21st January, 2019
Standup India Related News

Travel startups capitalize on the e-commerce boom

According to report released by Financial Express dated 5th June, 2015, the online travel sector comprises more than 50% of the e-commerce industry in India, which is estimated to be in the range of $ 11 to 16 billion. According to a report by UBS Securities India, India’s e-commerce market is estimated to grow 10 times by 2020 to reach $ 50 billion. The online travel segment also had the largest number of startups –all eager to cash in on the e-commerce boom that has been considerably driven by the travel segment in India. It was in 2000 that MakeMyTrip entered the travel domain, and now it has revolutionized the way Indians make use of travel services with its one-stop shop offering the broadest selection of travel products and services. Soon enough, the market was flooded by innovative startups Tripoto, TravelTriangle, StayZilla, WeAreHolidays, iTraveller, TripHobo, Railyatri and Seeksherpa, among others. As on September 2015, India was host to around 80 online travel startups generating total revenue of $ 9.7 billion and evincing a 31% year-on-year growth. As per Venture Intelligence, the January-April 2015 quarter alone witnessed the segment receive a funding of approximately $ 40 million, a massive increase compared to the $ 14.8 invested during January-April 2014. According to President of Yatra, Sharat Dhall, the scope of e-commerce has scaled up due to rising internet and smartphone penetration, rising disposable income of consumers and increasing online buying penetration which have cumulatively increased the valuations of e-commerce firms with growing interest of investors.

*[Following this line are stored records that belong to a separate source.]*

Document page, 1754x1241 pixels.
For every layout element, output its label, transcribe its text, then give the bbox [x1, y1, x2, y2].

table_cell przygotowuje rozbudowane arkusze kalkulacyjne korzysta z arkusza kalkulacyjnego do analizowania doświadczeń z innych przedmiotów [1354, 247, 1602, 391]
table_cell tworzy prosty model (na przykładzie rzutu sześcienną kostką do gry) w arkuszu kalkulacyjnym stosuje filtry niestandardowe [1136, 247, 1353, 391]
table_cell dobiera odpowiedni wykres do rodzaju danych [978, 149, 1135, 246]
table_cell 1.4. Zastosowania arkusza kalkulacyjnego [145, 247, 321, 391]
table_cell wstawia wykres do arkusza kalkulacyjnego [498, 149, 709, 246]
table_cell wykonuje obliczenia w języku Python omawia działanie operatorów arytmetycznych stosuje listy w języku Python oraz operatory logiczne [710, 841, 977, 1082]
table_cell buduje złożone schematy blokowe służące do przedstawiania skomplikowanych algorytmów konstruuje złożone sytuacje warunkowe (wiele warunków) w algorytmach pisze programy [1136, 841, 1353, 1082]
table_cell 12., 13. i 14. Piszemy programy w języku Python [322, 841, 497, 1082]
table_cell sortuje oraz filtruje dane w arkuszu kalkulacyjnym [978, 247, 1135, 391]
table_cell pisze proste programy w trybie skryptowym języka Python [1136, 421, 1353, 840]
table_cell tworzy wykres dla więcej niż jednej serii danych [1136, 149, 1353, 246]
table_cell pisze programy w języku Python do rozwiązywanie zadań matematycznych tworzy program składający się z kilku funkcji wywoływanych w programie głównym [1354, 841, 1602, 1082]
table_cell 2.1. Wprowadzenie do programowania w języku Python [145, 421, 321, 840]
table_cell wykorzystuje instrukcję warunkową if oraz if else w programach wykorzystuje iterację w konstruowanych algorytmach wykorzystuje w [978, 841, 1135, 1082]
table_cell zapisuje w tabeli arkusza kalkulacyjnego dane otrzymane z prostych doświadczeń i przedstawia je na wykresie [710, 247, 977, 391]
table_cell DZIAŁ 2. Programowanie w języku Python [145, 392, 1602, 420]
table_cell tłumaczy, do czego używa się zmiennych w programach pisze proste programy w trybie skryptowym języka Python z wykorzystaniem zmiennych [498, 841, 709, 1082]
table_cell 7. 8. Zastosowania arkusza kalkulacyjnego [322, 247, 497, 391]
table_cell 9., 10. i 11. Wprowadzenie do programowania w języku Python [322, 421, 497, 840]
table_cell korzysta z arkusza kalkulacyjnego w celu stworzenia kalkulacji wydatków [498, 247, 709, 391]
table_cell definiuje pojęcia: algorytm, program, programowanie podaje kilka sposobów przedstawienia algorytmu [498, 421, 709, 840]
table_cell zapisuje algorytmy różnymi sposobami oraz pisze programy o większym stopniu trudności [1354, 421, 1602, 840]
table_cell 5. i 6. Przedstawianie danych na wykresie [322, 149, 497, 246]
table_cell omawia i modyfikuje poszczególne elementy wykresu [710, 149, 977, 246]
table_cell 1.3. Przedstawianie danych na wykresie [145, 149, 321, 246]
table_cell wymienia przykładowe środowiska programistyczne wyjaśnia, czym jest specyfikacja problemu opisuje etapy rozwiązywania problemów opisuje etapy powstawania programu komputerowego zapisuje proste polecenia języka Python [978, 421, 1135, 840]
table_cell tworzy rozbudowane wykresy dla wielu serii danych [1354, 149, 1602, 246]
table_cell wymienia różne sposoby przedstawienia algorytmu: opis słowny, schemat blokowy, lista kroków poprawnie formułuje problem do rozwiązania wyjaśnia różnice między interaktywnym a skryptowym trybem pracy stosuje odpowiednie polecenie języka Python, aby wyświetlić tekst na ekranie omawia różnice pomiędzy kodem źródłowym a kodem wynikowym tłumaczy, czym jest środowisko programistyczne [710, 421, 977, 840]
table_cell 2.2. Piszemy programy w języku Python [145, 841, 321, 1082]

Changing face of travel ecosystem

The travel industry is growing in terms of value and volume due to multifarious factors. Packages and personalized deals offered by travel startups, their tie-ups with hotels and lodges, path-breaking solutions offered by new travel startups, use of innovative technologies, among others are some of the specific drivers of the industry growth. More and more, travel startups are opting for e-commerce with the popularity of online shopping growing among customers, helping them widen their reach domestically and even globally. The infrastructure and set-up costs have also decreased significantly due to startups going the e-commerce way.

Investment avenues

Private equity firm SAIF Partners has been active in the travel space for a long time. It has invested in MakeMyTrip, iXiGO (travel search engine) and TravelTriangle (a platform for connecting travelers to service providers) due to their ability in building great mobile products and offering solutions beyond just information. As per LightSpeed Advisory Services India Prinicipal, Manindar Gulati, claims that venture capital firms generally looks for large markets, disruptive business models, and exceptional teams while funding. AngelPrime Partner, Amit Somani states that travel startup sectors which have been popular with investors include alternative accommodations, last-minute hotels, travel search and planning, and travel services marketplace. Greyhound Research, an IT analyst firm, states that investors vie in for startups which promise good profit returns. Moreover, customer acceptability and quick adaptability to respond to changing market dynamics is essential for startups to survive and retain its appeal among investors.

Travel Startup stakeholders share their learning experience

Despite funding support to expand and scale up their operations, startups need to be cautious on several grounds to avoid pitfalls. According to MakeMyTrip CEO, Rajesh Magow, startups need to focus on customer experience and better service (beside price advantage and tech-robustness) to stand out among others in the industry. Also, startups need to be wise and selective while choosing to raise funds for scaling up their business. iTraveller is online platform which allows users to discover, book customized holiday packages. It’s CEO, Shiju states that relatively new startups have to struggle to get the right pricing in order to attract Indian consumers who usually vouch for companies having a huge brand value. According to Magow, even though travel space offers a lucrative business, the success percentage for startups is very low since. Many startups flounder and fail due to their inability to differentiate their ideas, products and services in the market. Other reasons include inefficient allocation of funds, over promising and under-delivering, inadequate customer service support and unclear market strategy. According to deal advisory, KPMG Director, Girish Menon, startups face several challenges in the competitive travel industry such as uncertain and evolving regulatory environment, infrastructure challenges, limited payment ecosystems, declining airline commissions, and entry of international players with their global supplier networks.

Survival strategies

Startups have the challenge of constantly innovating and measuring up what the new-age consumers are demanding and aim to become one-stop source for all their consumer’s travel needs by focusing on areas like community participation and deeper supplier engagement.